In an Italian patient diagnosed with Winchester syndrome, Zankl et al. (2005) identified a homozygous mutation in the MMP2 gene (120360.0003), and in 2 sisters of Algerian origin reported by Lambert et al. (1989) as having Winchester syndrome, Rouzier et al. (2006) identified a homozygous in-frame deletion in the MMP2 gene (120360.0004). Evans et al. (2012) found no mutation in the MMP2 gene in one of the original patients with Winchester syndrome (Winchester et al., 1969) and instead identified a homozygous mutation in the MMP14 gene (600754.0001). Evans et al. (2012) stated that the patients reported by Zankl et al. (2005) and Rouzier et al. (2006) had MONA, not Winchester syndrome.
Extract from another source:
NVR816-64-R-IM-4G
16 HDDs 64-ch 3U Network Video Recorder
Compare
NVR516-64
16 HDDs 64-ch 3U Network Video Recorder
In the patient with Torg syndrome reported by Eisenstein et al. (1998), Zankl et al. (2007) identified compound heterozygosity for mutations in the MMP2 gene (120360.0001 and 120360.0005). Gelatin zymography indicated complete loss of MMP activity in this patient.

Animal Model

Mosig et al. (2007) generated Mmp2 -/- mice and observed attenuated features of human multicentric osteolysis with arthritis, including progressive loss of bone mineral density, articular cartilage destruction, and abnormal long bone and craniofacial development. These changes were associated with marked and developmentally restricted decreases in osteoblast and osteoclast numbers in vivo. Mmp2 -/- mice had approximately 50% fewer osteoblasts and osteoclasts than control littermates at 4 days of life, but these differences were nearly resolved by 4 weeks of age.

History

The 2006 revision of the Nosology of Constitutional Disorders of Bone classified Torg and Winchester syndromes as a single entity with NAO syndrome as a variant (Superti-Furga and Unger, 2007).